In respect of whatever media and materialities are used, the designer should be aware that they bring with them a certain ‘preparedness’ or ‘delimitedness’ as forms of ‘apparatus’. Being aware of those technical characteristics as delimitations, the designer should be more able to configure their narrative environment so as to use their potential in a cultural or ‘public’ context, as forms of civic, public education or information.

Notes

[1] These three axes may be fruitfully articulated with those of Greimas in his actantial model, characterised as knowledge, power and desire, in order to relate narrative theory to a Foucauldian political theory.

Sources

Agamben, G. (2009). What is an apparatus, In What is an apparatus? and other essays, Stanford, CA: Stanford University Press.

Bertolt Brecht, “The Radio as an Apparatus of Communication,” in Brecht on Theatre: The Development of an Aesthetic, ed. and trans. John Willett (New York: Hill and Wang, 1964),51-52.

Deleuze, G. (1992). What is a dispositif? In: Michel Foucault, Philosopher: essays translated from the French and German by Timothy J. Armstrong. New York, NY: Routledge, 159–168.

Deleuze, G. and Guattari, F. (1987). A Thousand plateaus: capitalism and schizophrenia. Minneapolis, MN: University of Minnesota Press.

Foucault, M. (1980) “The Confession of the Flesh” [Interview, 1977], In Power/Knowledge: Selected Interviews and Other Writings, edited by Colin Gordon. New York, NY: Pantheon Books, pp. 194-228.

Foucault, M. (1984). What is Enlightenment? In: The Foucault Reader, edited by Paul Rabinow.
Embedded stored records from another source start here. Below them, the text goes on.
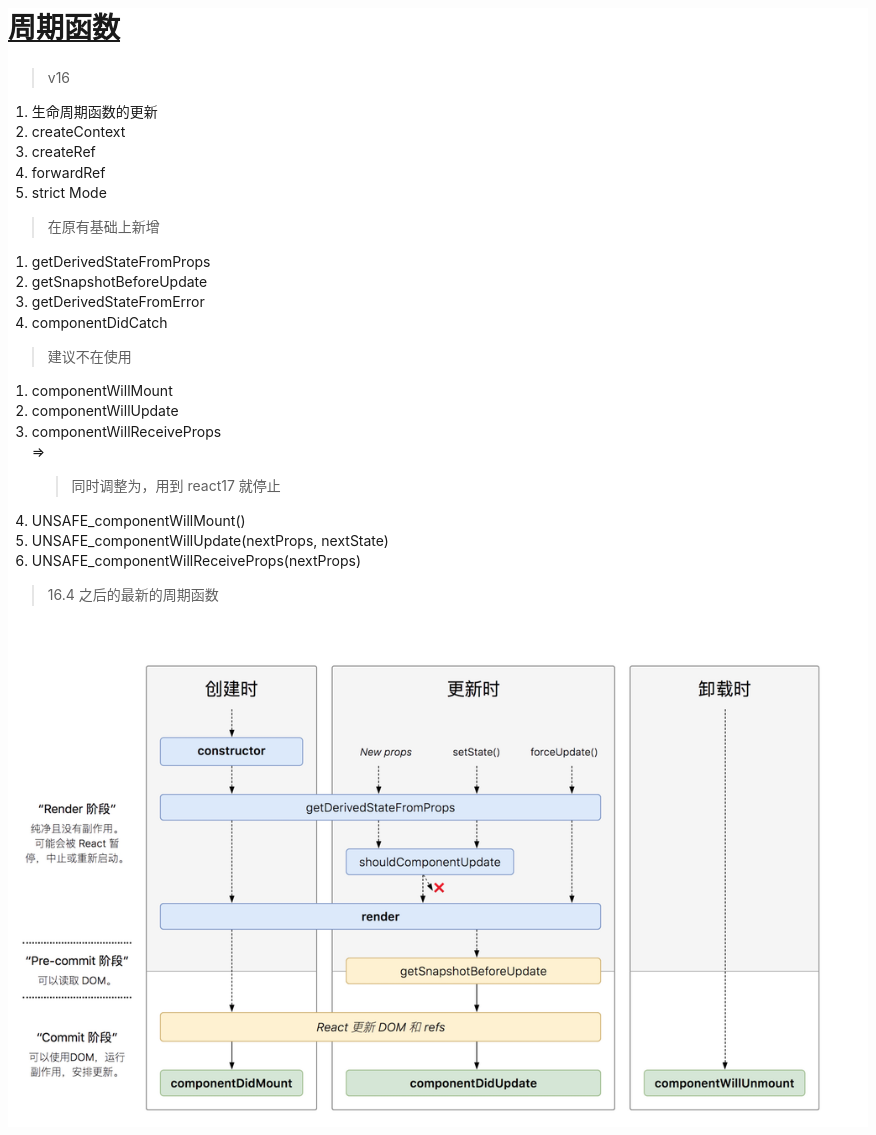 # [周期函数](https://zh-hans.reactjs.org/docs/react-component.html#static-getderivedstatefromprops)

> v16

1. 生命周期函数的更新
2. createContext
3. createRef
4. forwardRef
5. strict Mode

> 在原有基础上新增

1. getDerivedStateFromProps
2. getSnapshotBeforeUpdate
3. getDerivedStateFromError
4. componentDidCatch

> 建议不在使用

1. componentWillMount
2. componentWillUpdate
3. componentWillReceiveProps<br>
   =>
    > 同时调整为，用到 react17 就停止
4. UNSAFE_componentWillMount()
5. UNSAFE_componentWillUpdate(nextProps, nextState)
6. UNSAFE_componentWillReceiveProps(nextProps)

> 16.4 之后的最新的周期函数

![](./imgs/5287253-82f6af8e0cc9012b.jpg)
New York, NY: Pantheon Books, 32–50.

Frost, T. (2015). The Dispositif between Foucault and Agamben. Law, Culture and the Humanities, 15 (1), 151–171. Available from http://lch.sagepub.com/cgi/doi/10.1177/1743872115571697 [Accessed 12 February 2019].

McHoul, A. (2009) Discourse, Foucauldian approach, In Concise encyclopedia of pragmatics, 2nd ed., edited by Jacob L. Mey. London: Elsevier.

Radomska, M. (2010). Towards a posthuman collective: ontology, epistemology and ethics. Praktyka Teoretyczna, (1), pp.93–115. Available at: https://www.academia.edu/513218/Towards_a_Posthuman_Collective_Ontology_Epistemology_and_Ethics

van der Meulen, S. (2010) ‘Between Benjamin and McLuhan: Vilem Flusser’s Media Theory’, New German Critique, 37(2), pp. 180–207. doi: 10.1215/0094033X-2010-010.